IoT Sensors Running On Top of Ancient Software
On the majority of Internet of Things (IoT) and Industry 4.0 systems, sensors are added to legacy control systems that are often decades old. We frequently see factory equipment controllers or medical device controllers operating on antiquated Windows operating systems. These older operating systems were never designed for security against modern threats and may no longer be supported with patches by the software maker. Most are not intended to be directly exposed to the Internet, but security teams find increasingly that attackers are accessing these systems through lateral traversal or when these older systems are inadvertently exposed. The reality of IoT and Industry 4.0 is that we will have to continue securing these older systems for many decades because factory equipment replacement cycles are long.
Work from Everywhere Exposes Everyone
Any remaining vestige of the distinction between operating inside and outside of a secure perimeter has disappeared in the past few years. In fact, it’s safe to say that virtually no one properly segregates work and personal usage. It used to be a simple process. You arrive at your office, log into the office networks on an approved laptop and that’s it. Today, setting up proper segregation is challenging even if someone wants to put in the effort—creating different VLANs to access and putting connected devices on a different VLAN than the network used for primary browsing or shopping, with still another VLAN for work-only communication. Because all communication is mixed up and any boundaries between work and personal are removed, cybersecurity teams are forced to cover a much broader range of devices with a wider range of behaviors and exposures.
Next: Potential Solutions to Attack Surface Explosion
We are in the early stages of putting together comprehensive solutions to the problems outlined above. Some of the solutions will emerge from a systemic change at the software level, driven by government mandates. Some solutions will come from changes in how we approach trust and security in the enterprise.

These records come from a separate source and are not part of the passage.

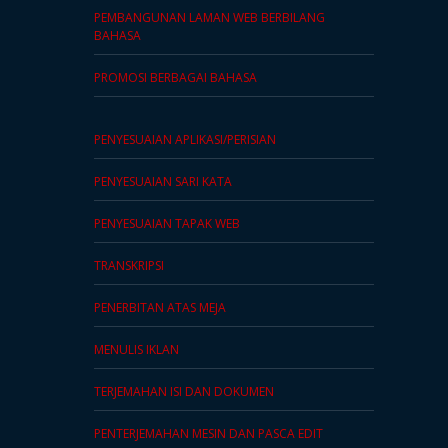
PEMBANGUNAN LAMAN WEB BERBILANG
BAHASA
PROMOSI BERBAGAI BAHASA
PENYESUAIAN APLIKASI/PERISIAN
PENYESUAIAN SARI KATA
PENYESUAIAN TAPAK WEB
TRANSKRIPSI
PENERBITAN ATAS MEJA
MENULIS IKLAN
TERJEMAHAN ISI DAN DOKUMEN
PENTERJEMAHAN MESIN DAN PASCA EDIT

At the software level, the U.S. government and many other governments are now mandating the use of software bill of materials (SBOMs). SBOMs will allow for better tracking of all software and programmatic security at a level of granularity and accuracy previously unheard of. In terms of changing our approach to security, we are rapidly moving to a state of continuous verification and assessment of the security of hardware and software. This is sometimes referred to as zero trust, but that term does not fully encompass the nature and depth of organically emerging changes.